INPUT RECORDS:
######

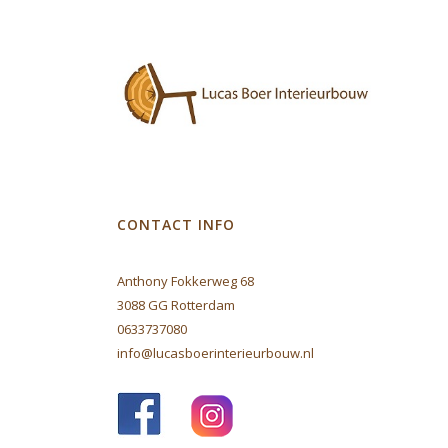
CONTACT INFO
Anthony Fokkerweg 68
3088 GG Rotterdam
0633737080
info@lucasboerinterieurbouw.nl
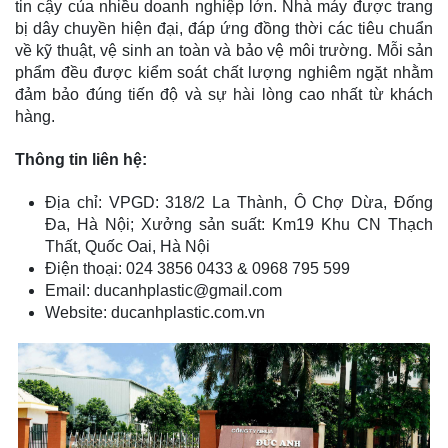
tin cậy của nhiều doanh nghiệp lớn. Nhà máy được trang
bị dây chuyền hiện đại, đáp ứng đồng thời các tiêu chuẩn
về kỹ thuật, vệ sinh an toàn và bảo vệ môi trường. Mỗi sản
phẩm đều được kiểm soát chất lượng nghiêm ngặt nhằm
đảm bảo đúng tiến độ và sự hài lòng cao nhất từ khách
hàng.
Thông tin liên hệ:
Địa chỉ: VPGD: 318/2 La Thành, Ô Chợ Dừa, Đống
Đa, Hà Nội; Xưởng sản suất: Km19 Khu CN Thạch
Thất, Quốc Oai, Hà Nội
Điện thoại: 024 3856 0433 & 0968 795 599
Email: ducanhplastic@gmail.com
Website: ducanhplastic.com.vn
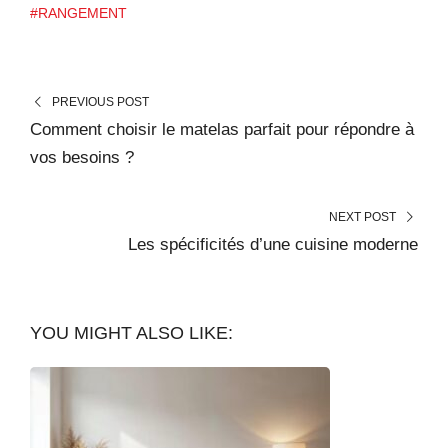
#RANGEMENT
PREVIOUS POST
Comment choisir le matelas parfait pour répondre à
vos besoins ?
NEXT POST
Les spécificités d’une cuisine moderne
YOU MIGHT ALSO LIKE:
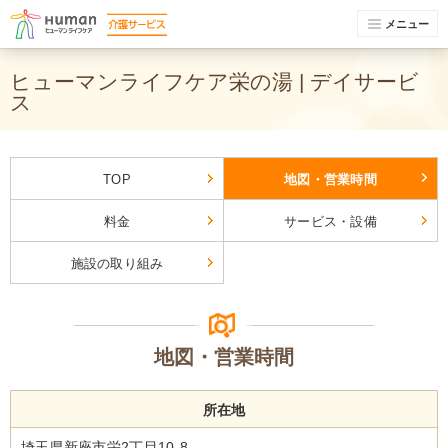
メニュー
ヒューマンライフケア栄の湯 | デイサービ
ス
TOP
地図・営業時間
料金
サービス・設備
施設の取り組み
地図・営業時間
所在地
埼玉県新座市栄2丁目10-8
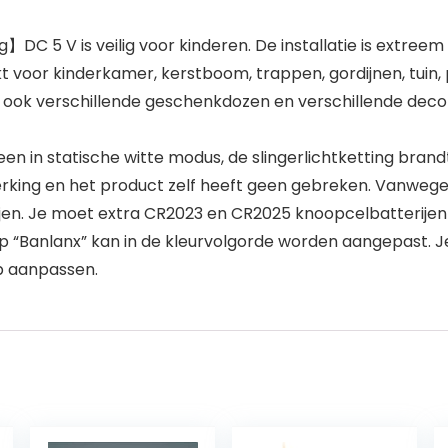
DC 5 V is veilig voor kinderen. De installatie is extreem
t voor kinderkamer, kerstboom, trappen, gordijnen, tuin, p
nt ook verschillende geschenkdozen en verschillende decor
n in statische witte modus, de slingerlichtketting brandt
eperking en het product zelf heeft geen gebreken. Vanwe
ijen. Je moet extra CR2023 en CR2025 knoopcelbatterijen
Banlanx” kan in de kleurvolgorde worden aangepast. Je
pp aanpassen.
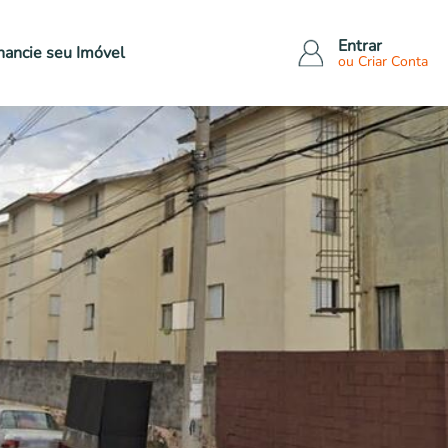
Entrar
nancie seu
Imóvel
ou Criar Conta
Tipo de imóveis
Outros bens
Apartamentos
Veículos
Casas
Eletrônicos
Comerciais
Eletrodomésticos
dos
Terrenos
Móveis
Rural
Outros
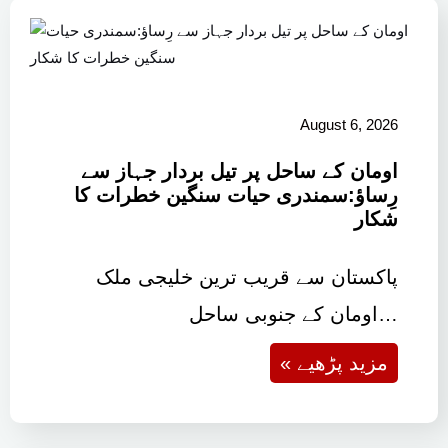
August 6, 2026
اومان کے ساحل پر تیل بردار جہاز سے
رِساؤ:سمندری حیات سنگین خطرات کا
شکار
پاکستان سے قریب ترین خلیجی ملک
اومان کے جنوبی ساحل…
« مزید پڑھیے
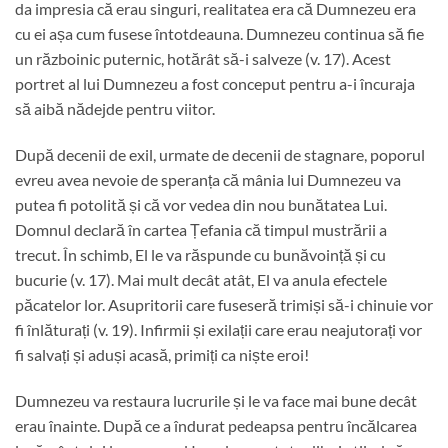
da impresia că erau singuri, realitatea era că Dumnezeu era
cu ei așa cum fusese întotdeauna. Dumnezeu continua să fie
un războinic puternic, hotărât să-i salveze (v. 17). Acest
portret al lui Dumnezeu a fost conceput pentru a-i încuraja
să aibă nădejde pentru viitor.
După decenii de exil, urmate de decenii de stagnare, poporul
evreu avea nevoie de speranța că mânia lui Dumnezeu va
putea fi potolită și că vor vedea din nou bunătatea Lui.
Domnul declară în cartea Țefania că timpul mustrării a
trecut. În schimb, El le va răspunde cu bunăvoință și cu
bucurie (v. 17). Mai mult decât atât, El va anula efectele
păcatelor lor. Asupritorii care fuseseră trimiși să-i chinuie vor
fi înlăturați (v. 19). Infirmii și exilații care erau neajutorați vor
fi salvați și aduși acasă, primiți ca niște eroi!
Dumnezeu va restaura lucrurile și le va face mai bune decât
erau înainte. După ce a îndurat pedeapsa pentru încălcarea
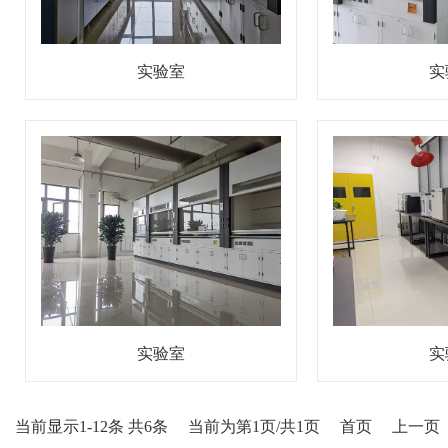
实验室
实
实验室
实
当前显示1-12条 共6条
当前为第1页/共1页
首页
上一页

######

REQUIREMENT:
Switch every "Hà Nội" in the listing to "Hanoi" and reproduce the full text with nothing else altered. Omit the pictures.

RESPONSE:
CONTACT INFO
Anthony Fokkerweg 68
3088 GG Rotterdam
0633737080
info@lucasboerinterieurbouw.nl
tin cậy của nhiều doanh nghiệp lớn. Nhà máy được trang
bị dây chuyền hiện đại, đáp ứng đồng thời các tiêu chuẩn
về kỹ thuật, vệ sinh an toàn và bảo vệ môi trường. Mỗi sản
phẩm đều được kiểm soát chất lượng nghiêm ngặt nhằm
đảm bảo đúng tiến độ và sự hài lòng cao nhất từ khách
hàng.
Thông tin liên hệ:
Địa chỉ: VPGD: 318/2 La Thành, Ô Chợ Dừa, Đống
Đa, Hanoi; Xưởng sản suất: Km19 Khu CN Thạch
Thất, Quốc Oai, Hanoi
Điện thoại: 024 3856 0433 & 0968 795 599
Email: ducanhplastic@gmail.com
Website: ducanhplastic.com.vn
#RANGEMENT
PREVIOUS POST
Comment choisir le matelas parfait pour répondre à
vos besoins ?
NEXT POST
Les spécificités d’une cuisine moderne
YOU MIGHT ALSO LIKE:
メニュー
ヒューマンライフケア栄の湯 | デイサービ
ス
TOP
地図・営業時間
料金
サービス・設備
施設の取り組み
地図・営業時間
所在地
埼玉県新座市栄2丁目10-8
DC 5 V is veilig voor kinderen. De installatie is extreem
t voor kinderkamer, kerstboom, trappen, gordijnen, tuin, p
nt ook verschillende geschenkdozen en verschillende decor
n in statische witte modus, de slingerlichtketting brandt
eperking en het product zelf heeft geen gebreken. Vanwe
ijen. Je moet extra CR2023 en CR2025 knoopcelbatterijen
Banlanx” kan in de kleurvolgorde worden aangepast. Je
pp aanpassen.
Entrar
nancie seu
Imóvel
ou Criar Conta
Tipo de imóveis
Outros bens
Apartamentos
Veículos
Casas
Eletrônicos
Comerciais
Eletrodomésticos
dos
Terrenos
Móveis
Rural
Outros
August 6, 2026
اومان کے ساحل پر تیل بردار جہاز سے
رِساؤ:سمندری حیات سنگین خطرات کا
شکار
پاکستان سے قریب ترین خلیجی ملک
اومان کے جنوبی ساحل…
« مزید پڑھیے
da impresia că erau singuri, realitatea era că Dumnezeu era
cu ei așa cum fusese întotdeauna. Dumnezeu continua să fie
un războinic puternic, hotărât să-i salveze (v. 17). Acest
portret al lui Dumnezeu a fost conceput pentru a-i încuraja
să aibă nădejde pentru viitor.
După decenii de exil, urmate de decenii de stagnare, poporul
evreu avea nevoie de speranța că mânia lui Dumnezeu va
putea fi potolită și că vor vedea din nou bunătatea Lui.
Domnul declară în cartea Țefania că timpul mustrării a
trecut. În schimb, El le va răspunde cu bunăvoință și cu
bucurie (v. 17). Mai mult decât atât, El va anula efectele
păcatelor lor. Asupritorii care fuseseră trimiși să-i chinuie vor
fi înlăturați (v. 19). Infirmii și exilații care erau neajutorați vor
fi salvați și aduși acasă, primiți ca niște eroi!
Dumnezeu va restaura lucrurile și le va face mai bune decât
erau înainte. După ce a îndurat pedeapsa pentru încălcarea
实验室
实
实验室
实
当前显示1-12条 共6条
当前为第1页/共1页
首页
上一页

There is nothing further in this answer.